START Extracted text
Tesla – The reality gap.

Musk’s effervescence may now have consequences.

  • It appears that crashing into emergency vehicles is one mistake too far for the NHTSA which is now investigating (to be followed by Congress) the cause of these crashes and I suspect that it will conclude that Autopilot falls far short of the hype and take corrective action.
  • Tesla’s Autopilot is controversial because it only uses cameras (rather than a combination of sensors) and because Elon Musk claims that it is the best thing since sliced bread and better than what everyone else has.
  • RFM research has long disputed this claim and assessed Tesla Autopilot as below average for three reasons:
    • First, data: There is no public data available for Tesla’s Autopilot because it does not test in California making it difficult to compare it against its peers.
    • However, RFM was able to gain access to some data 2 years ago that put Tesla in the bottom half of the autonomous driving pack.
    • This data indicated that compared to the leader, Waymo, Tesla Autopilot disengaged 1,500x more frequently in 2019.
    • This data is obviously quite old, and things have moved on but there is no anecdotal data whatsoever to support the idea that it has moved up the rankings.
    • If anything, the videos and photographs of Tesla’s making horrible perception mistakes are more frequent now than they were then.
    • Second, AI: Elon Musk subscribes to what RFM calls the brute force approach to AI.
    • This is the same approach taken by OpenAI (Which Musk co-founded) which believes that with enough data, enough compute power, and a big enough neural network the right answer will simply pop out at the end.
    • This is why Tesla makes such a fuss about all of the data that it is collecting from its cars and in that regard, it certainly has far more data than anyone else.
    • The problem is that the AI that is touted as super-intelligent is nothing more than a sophisticated statistical matching system that can make predictions based on the history it has seen before.
    • This means that for tasks where the environment is finite and stable, AI can sometimes outperform humans, but the road is neither of these things which is why Tesla is having such difficulty in getting it to work properly.
    • Third, sensors: Tesla refuses to use lidar in its solution calling it a “crutch” to support inferior machine vision systems.
    • There are good reasons to avoid using Lidar as it makes the system so expensive that no consumer will ever pay for it but there are plenty of solutions being developed that will greatly reduce the cost to deploy lidar.
    • However, the state of AI today demands that the lidar “crutch” be used in order to reduce the uncertainty of the data produced from cameras and improve the accuracy of machine vision.
    • There will come a time when cameras on their own are enough but by that time I expected that lidar will have become so cheap that everyone will just deploy it anyway.
END Extracted text
START Data extract
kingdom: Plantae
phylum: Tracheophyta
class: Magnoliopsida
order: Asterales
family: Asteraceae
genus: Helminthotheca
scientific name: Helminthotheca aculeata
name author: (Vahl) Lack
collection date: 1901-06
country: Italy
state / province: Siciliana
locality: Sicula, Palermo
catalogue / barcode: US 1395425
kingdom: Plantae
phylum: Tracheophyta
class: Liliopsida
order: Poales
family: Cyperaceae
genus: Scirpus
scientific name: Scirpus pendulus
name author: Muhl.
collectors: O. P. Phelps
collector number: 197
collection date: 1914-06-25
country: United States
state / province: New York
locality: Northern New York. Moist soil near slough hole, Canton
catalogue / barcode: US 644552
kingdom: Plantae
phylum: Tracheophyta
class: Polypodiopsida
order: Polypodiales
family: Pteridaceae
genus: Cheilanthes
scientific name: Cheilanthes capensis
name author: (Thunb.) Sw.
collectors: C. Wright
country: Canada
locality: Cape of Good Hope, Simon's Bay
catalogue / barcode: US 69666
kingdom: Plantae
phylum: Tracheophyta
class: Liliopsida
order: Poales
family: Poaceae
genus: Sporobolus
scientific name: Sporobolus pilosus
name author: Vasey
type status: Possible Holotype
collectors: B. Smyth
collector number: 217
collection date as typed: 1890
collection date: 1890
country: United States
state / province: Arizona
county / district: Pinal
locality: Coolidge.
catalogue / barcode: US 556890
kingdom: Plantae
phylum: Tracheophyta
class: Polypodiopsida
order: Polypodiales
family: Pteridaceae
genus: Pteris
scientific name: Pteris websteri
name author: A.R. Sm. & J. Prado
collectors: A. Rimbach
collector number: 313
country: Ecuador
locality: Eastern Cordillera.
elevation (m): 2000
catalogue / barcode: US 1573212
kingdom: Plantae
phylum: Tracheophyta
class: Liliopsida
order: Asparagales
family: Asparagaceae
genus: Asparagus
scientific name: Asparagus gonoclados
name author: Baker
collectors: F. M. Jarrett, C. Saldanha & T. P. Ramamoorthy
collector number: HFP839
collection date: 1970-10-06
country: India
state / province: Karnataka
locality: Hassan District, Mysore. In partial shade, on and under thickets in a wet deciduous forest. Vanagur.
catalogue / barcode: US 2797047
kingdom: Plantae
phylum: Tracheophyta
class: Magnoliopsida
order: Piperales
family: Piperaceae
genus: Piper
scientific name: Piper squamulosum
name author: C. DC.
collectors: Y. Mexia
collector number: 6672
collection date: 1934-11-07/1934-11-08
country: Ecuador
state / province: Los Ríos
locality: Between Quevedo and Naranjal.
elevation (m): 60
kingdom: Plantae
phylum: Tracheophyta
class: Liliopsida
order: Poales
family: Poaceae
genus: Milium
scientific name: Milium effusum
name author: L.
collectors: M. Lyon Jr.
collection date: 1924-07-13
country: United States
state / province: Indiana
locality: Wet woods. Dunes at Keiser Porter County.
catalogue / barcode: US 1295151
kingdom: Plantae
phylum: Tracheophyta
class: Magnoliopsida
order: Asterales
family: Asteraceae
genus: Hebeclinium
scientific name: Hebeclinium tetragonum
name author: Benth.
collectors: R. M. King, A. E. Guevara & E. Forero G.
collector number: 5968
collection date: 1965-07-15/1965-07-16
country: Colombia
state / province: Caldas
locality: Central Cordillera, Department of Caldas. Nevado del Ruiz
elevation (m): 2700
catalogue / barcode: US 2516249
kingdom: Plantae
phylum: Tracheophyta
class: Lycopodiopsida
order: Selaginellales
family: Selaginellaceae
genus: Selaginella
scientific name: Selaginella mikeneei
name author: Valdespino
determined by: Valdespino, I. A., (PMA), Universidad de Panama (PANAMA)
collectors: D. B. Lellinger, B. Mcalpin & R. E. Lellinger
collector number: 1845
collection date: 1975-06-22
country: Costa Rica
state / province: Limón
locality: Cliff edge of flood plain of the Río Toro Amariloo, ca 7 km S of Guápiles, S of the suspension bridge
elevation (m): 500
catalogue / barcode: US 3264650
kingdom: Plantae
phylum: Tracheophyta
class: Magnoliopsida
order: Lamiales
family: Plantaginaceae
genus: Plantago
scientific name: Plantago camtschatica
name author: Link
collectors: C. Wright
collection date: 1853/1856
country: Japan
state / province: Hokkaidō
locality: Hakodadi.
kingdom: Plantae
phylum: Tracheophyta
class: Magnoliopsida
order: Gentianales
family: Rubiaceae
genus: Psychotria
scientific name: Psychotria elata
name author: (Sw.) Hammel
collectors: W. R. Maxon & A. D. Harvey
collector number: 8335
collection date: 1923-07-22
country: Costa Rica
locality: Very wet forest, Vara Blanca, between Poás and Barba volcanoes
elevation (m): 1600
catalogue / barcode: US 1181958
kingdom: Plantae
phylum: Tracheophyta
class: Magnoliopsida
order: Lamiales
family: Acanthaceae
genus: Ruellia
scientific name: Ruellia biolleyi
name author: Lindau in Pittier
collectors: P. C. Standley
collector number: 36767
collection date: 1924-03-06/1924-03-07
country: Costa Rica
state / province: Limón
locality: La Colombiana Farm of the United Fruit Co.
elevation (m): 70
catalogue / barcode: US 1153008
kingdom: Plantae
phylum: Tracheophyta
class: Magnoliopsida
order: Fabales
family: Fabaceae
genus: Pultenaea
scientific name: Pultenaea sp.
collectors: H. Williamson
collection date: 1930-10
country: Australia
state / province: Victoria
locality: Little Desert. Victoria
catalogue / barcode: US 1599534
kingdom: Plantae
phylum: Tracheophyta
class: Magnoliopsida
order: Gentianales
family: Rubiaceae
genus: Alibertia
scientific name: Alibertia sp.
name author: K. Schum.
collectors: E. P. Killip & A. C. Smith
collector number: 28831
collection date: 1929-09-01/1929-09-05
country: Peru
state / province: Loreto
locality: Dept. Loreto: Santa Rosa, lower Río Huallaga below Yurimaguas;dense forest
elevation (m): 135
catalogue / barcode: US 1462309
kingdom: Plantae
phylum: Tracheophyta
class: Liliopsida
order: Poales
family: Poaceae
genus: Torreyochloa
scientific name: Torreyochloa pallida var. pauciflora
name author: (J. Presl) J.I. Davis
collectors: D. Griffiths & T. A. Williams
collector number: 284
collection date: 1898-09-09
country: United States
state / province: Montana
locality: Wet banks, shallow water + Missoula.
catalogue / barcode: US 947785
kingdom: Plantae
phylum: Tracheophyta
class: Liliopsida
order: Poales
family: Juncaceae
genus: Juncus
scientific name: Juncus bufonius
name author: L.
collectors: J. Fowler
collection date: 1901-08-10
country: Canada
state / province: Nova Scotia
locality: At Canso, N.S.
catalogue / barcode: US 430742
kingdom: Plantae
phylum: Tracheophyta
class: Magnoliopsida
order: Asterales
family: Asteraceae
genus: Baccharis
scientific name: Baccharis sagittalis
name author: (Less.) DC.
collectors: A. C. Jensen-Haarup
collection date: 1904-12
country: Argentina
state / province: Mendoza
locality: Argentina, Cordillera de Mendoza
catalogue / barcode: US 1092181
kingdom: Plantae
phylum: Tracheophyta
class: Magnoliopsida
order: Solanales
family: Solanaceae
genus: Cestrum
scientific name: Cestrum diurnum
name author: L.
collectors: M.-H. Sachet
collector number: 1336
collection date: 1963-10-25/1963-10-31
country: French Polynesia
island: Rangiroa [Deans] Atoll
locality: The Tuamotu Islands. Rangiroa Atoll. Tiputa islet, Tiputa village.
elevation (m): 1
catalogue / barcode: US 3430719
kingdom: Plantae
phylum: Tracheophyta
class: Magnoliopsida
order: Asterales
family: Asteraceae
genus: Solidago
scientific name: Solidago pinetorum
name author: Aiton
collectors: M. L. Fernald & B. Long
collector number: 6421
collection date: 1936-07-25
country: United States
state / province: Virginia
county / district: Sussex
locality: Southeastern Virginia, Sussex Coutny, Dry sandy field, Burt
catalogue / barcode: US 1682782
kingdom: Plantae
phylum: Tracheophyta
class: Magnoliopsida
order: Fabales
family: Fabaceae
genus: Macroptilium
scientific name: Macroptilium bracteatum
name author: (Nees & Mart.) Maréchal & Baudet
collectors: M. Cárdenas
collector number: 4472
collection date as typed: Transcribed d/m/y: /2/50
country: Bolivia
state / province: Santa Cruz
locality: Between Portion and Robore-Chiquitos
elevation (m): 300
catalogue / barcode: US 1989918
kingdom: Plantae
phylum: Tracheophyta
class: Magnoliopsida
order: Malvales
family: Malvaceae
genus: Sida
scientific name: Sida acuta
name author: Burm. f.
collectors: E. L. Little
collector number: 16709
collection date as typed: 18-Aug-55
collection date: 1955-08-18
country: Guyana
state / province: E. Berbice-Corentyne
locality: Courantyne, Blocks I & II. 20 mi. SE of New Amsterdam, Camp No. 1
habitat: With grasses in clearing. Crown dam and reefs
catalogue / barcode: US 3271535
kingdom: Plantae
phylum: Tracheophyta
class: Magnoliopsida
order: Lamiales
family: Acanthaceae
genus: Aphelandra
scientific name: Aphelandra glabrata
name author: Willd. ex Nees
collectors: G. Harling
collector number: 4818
END Data extract
**Problem set**.
1. In the Tesla Autopilot article, what three reasons does RFM give for rating Tesla Autopilot below average? Give each reason's one-word heading.
2. Write the next part of the Tesla Autopilot article, starting after its final sentence.

**Answer section**.
1. Data, AI, sensors

2.
    • This is why I think that pursuing a camera-only solution will mean getting to market long after everyone else.
    • This is a death sentence for a robotaxi business which is likely to be a first-mover market, and in my mind, further undermines the bull case on Tesla.
    • Even Mobileye, one of the leaders in machine vision uses lidar in its systems to help reduce the error rate of its cameras.
  • The net result is that Elon Musk appears to have written cheques that his vehicles are unable to cash, and I suspect that Tesla may receive a censure of some description from the regulator or the US Government.
  • The irony is that this news crushed the nascent lidar sector which consists of a group of SPACed companies who are all working on reducing the cost of lidar to make it cost-effective to deploy.
  • I presume that this investigation is seen by the market as a delay to autonomous driving and therefore demand for lidar.
  • In fact, the exact opposite is true, as to me, this is an endorsement of lidar and should actually increase demand not reduce it.
  • However, as has become so common in this fickle market, the baby gets thrown out with the bathwater creating an opportunity for contrarian investors.
  • Even with a heavy sell-off, there remain valuation issues as these things have all listed at $1bn+ despite being at a very early stage of revenue generation.
  • However, if one believes that lidar will become crucial to machine autonomy, this is a sector to look at where Ouster and Innoviz are two I would pay some attention to.
  • I don’t own either of them at the moment.

RICHARD WINDSOR

Richard is founder, owner of research company, Radio Free Mobile. He has 16 years of experience working in sell side equity research. During his 11 year tenure at Nomura Securities, he focused on the equity coverage of the Global Technology sector.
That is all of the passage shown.